Aside for the fact that in Phoenix neither is demand showing any sign of collapsing or nor are prices depressed (they’re up 24.64 percent year over year in February), it may be the first place hedge funds pull out in earnest. After all, it was the first place they all chose to land.
“We got to a point in Phoenix where we said these prices don’t make any sense. It’s mind boggling to hear an institutional investor say that their model is based on buying a property, holding it and then flipping it as prices appreciate and then buying a property for 25 percent over list price. It makes sense. But that’s not our model so we’ll let everyone else do what they want,” Sharga told me in our interview.
Whimper or Bang?
Dayen is right the Hedge Fund Incursion won’t last. Fewer bets are more certain than the withdrawal of a number of the 50-plus funds and REITS in the REO-to-rental business. The Foreclosure Era has only two or three years left before the flow of defaults dries up and the front end of the REO-to-Rental model─acquiring properties at a significant discount ─disappears. Investors who were sold on quick returns of 8 percent or more will tire of paying more than they expected for properties and waiting three, four, five years, maybe more, maybe never, for securitization to produce a payday. Like most things in life, it’s just not as simple as it looked.

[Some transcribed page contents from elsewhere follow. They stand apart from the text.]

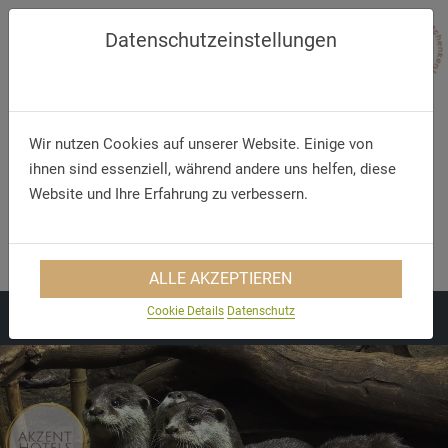
Datenschutzeinstellungen
Wir nutzen Cookies auf unserer Website. Einige von
ihnen sind essenziell, während andere uns helfen, diese
Website und Ihre Erfahrung zu verbessern.
Telefon/WhatsApp
E-Mail
+49 5321 75 91 - 40
info@akzent.de
ALLE AKZEPTIEREN
Cookie Details
Datenschutz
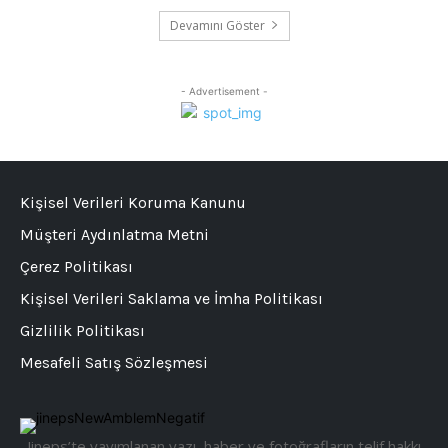
Devamını Göster
- Advertisement -
Kişisel Verileri Koruma Kanunu
Müşteri Aydınlatma Metni
Çerez Politikası
Kişisel Verileri Saklama ve İmha Politikası
Gizlilik Politikası
Mesafeli Satış Sözleşmesi
Jineps’te yayımlanan yazı, haber ve fotoğrafların telif hakkı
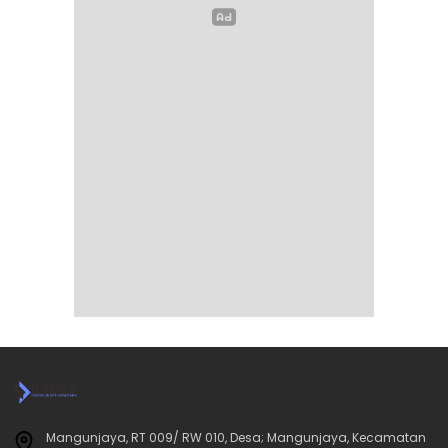
Mangunjaya, RT 009/ RW 010, Desa; Mangunjaya, Kecamatan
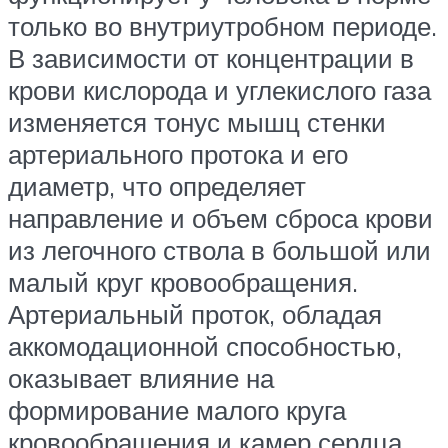
только во внутриутробном периоде.
В зависимости от концентрации в
крови кислорода и углекислого газа
изменяется тонус мышц стенки
артериального протока и его
диаметр, что определяет
направление и объем сброса крови
из легочного ствола в большой или
малый круг кровообращения.
Артериальный проток, обладая
аккомодационной способностью,
оказывает влияние на
формирование малого круга
кровообращения и камер сердца.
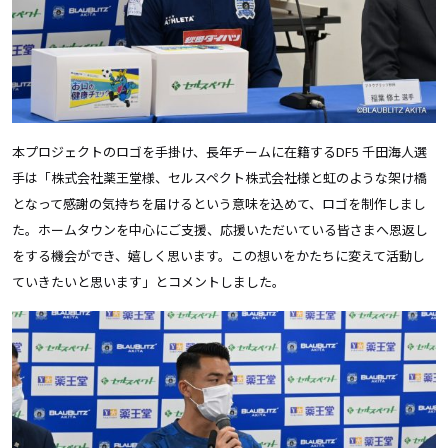
本プロジェクトのロゴを手掛け、長年チームに在籍するDF5 千田海人選
手は「株式会社薬王堂様、セルスペクト株式会社様と虹のような架け橋
となって感謝の気持ちを届けるという意味を込めて、ロゴを制作しまし
た。ホームタウンを中心にご支援、応援いただいている皆さまへ恩返し
をする機会ができ、嬉しく思います。この想いをかたちに変えて活動し
ていきたいと思います」とコメントしました。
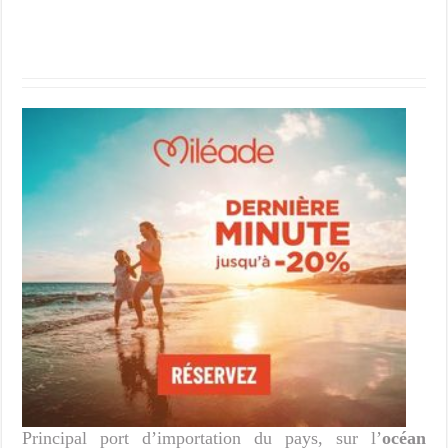
Principal port d’importation du pays, sur l’
océan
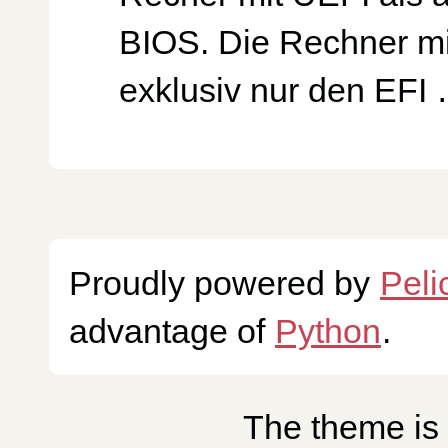
BIOS. Die Rechner m
exklusiv nur den EFI
Proudly powered by
Peli
advantage of
Python
.
The theme is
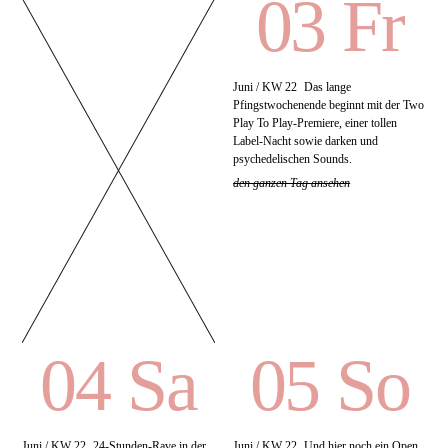
03 Fr
Juni / KW 22
Das lange
Pfingstwochenende beginnt mit der Two
Play To Play-Premiere, einer tollen
Label-Nacht sowie darken und
psychedelischen Sounds.
den ganzen Tag ansehen
04 Sa
05 So
Juni / KW 22
24-Stunden-Rave in der
Juni / KW 22
Und hier noch ein Open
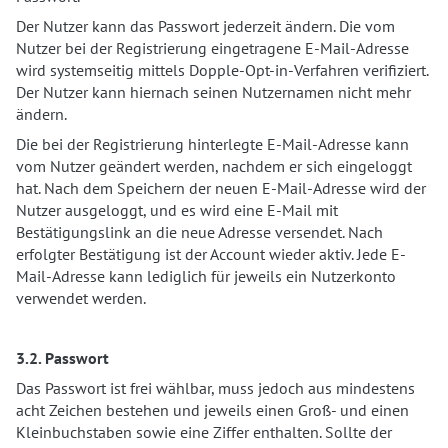
Der Nutzer kann das Passwort jederzeit ändern. Die vom
Nutzer bei der Registrierung eingetragene E-Mail-Adresse
wird systemseitig mittels Dopple-Opt-in-Verfahren verifiziert.
Der Nutzer kann hiernach seinen Nutzernamen nicht mehr
ändern.
Die bei der Registrierung hinterlegte E-Mail-Adresse kann
vom Nutzer geändert werden, nachdem er sich eingeloggt
hat. Nach dem Speichern der neuen E-Mail-Adresse wird der
Nutzer ausgeloggt, und es wird eine E-Mail mit
Bestätigungslink an die neue Adresse versendet. Nach
erfolgter Bestätigung ist der Account wieder aktiv. Jede E-
Mail-Adresse kann lediglich für jeweils ein Nutzerkonto
verwendet werden.
3.2. Passwort
Das Passwort ist frei wählbar, muss jedoch aus mindestens
acht Zeichen bestehen und jeweils einen Groß- und einen
Kleinbuchstaben sowie eine Ziffer enthalten. Sollte der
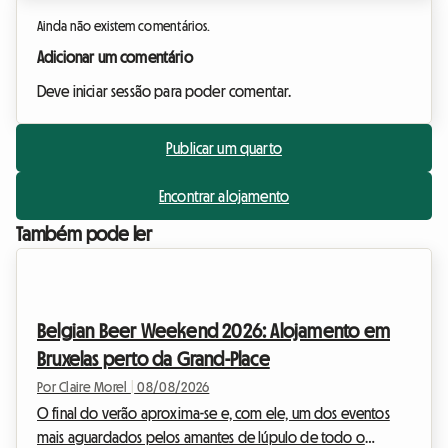
Ainda não existem comentários.
Adicionar um comentário
Deve iniciar sessão para poder comentar.
Publicar um quarto
Encontrar alojamento
Também pode ler
Belgian Beer Weekend 2026: Alojamento em
Bruxelas perto da Grand-Place
Por Claire Morel
|
08/08/2026
O final do verão aproxima-se e, com ele, um dos eventos
mais aguardados pelos amantes de lúpulo de todo o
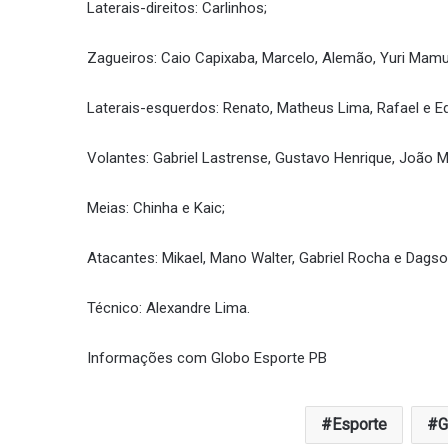
Laterais-direitos: Carlinhos;
Zagueiros: Caio Capixaba, Marcelo, Alemão, Yuri Mam
Laterais-esquerdos: Renato, Matheus Lima, Rafael e E
Volantes: Gabriel Lastrense, Gustavo Henrique, João 
Meias: Chinha e Kaic;
Atacantes: Mikael, Mano Walter, Gabriel Rocha e Dagso
Técnico: Alexandre Lima.
Informações com Globo Esporte PB
Esporte
G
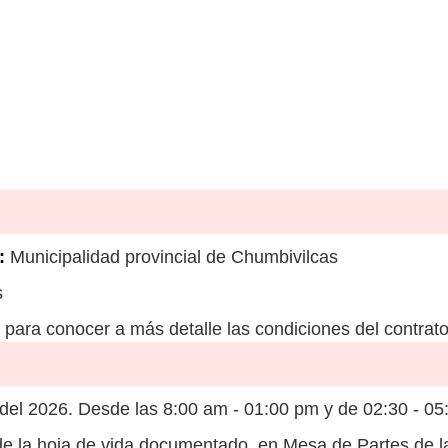
:
Municipalidad provincial de Chumbivilcas
s
para conocer a más detalle las condiciones del contrato
el 2026. Desde las 8:00 am - 01:00 pm y de 02:30 - 05
e la hoja de vida documentado, en Mesa de Partes de l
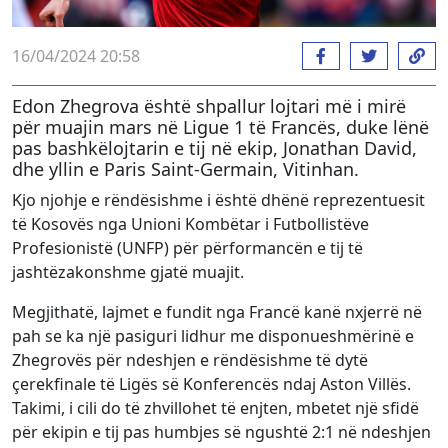
16/04/2024 20:58
Edon Zhegrova është shpallur lojtari më i mirë
për muajin mars në Ligue 1 të Francës, duke lënë
pas bashkëlojtarin e tij në ekip, Jonathan David,
dhe yllin e Paris Saint-Germain, Vitinhan.
Kjo njohje e rëndësishme i është dhënë reprezentuesit
të Kosovës nga Unioni Kombëtar i Futbollistëve
Profesionistë (UNFP) për përformancën e tij të
jashtëzakonshme gjatë muajit.
Megjithatë, lajmet e fundit nga Francë kanë nxjerrë në
pah se ka një pasiguri lidhur me disponueshmërinë e
Zhegrovës për ndeshjen e rëndësishme të dytë
çerekfinale të Ligës së Konferencës ndaj Aston Villës.
Takimi, i cili do të zhvillohet të enjten, mbetet një sfidë
për ekipin e tij pas humbjes së ngushtë 2:1 në ndeshjen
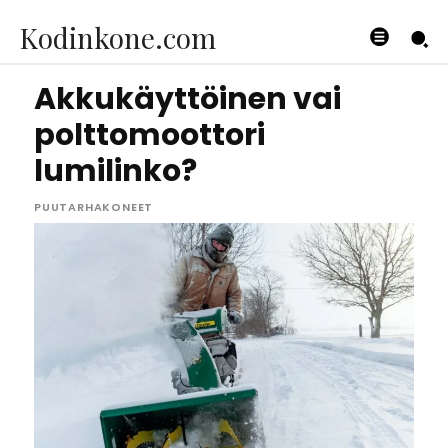
Kodinkone.com
Akkukäyttöinen vai
polttomoottori
lumilinko?
PUUTARHAKONEET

One of the catalysts for the Hedge Fund Incursion was the void for institutional investors created by the meltdown of private label mortgage backed securities in 2006. As the economy picks up, institutional money may find new opportunities, including the return of a viable private label mortgage market that is a priority for both the big lenders and the federal government as they seek a private sector alternative to Fannie and Freddie. As time passes, the private money behind the hedge funds may also realize there are better opportunities elsewhere can be doing a lot better elsewhere. They’ll unload their assets quickly and quietly, selling to other funds that that are sticking it out for the long haul or, on a limited basis, dumping them on the for sale market. The great Hedge Fund Incursion will end with a whimper, or the sound of air escaping from a balloon, not a bang as Dayen expects. Left will be a few survivors, who may realize some of their initial goals—securitization, massive numbers of rental units, management economies of scale─but only if the SFR rental market remains strong.
That’s another question. In light of the findings of the single family rental survey that we released a week ago, I’m increasingly confident that with time SFRs will become a more accepted option, and develop a stronger market than it has today, which is doing just fine. However, the homeownership lobby sees a potential new home buyer in every SFR despite tough lending standards that aren’t going to change any time soon, skimpy for sale inventories and the emotional baggage of the housing crisis that has left an entire generation wary of the homeownership risk.
In Dayen’s scenario, the hedge fund survivors would “make life really miserable for renters,” which would be an extremely foolish thing to do. In fact, their success will largely rest on maintaining the lowest possible vacancy rates, which will call for excellent property management skills. In our single family rental survey we found that real estate investors, predominantly individual not hedge funds, are doing a much better job of management than multifamily owners. The big guys will need to learn from the little guys or they’ll be out of business in a heartbeat, their rentals empty and their securities worthless.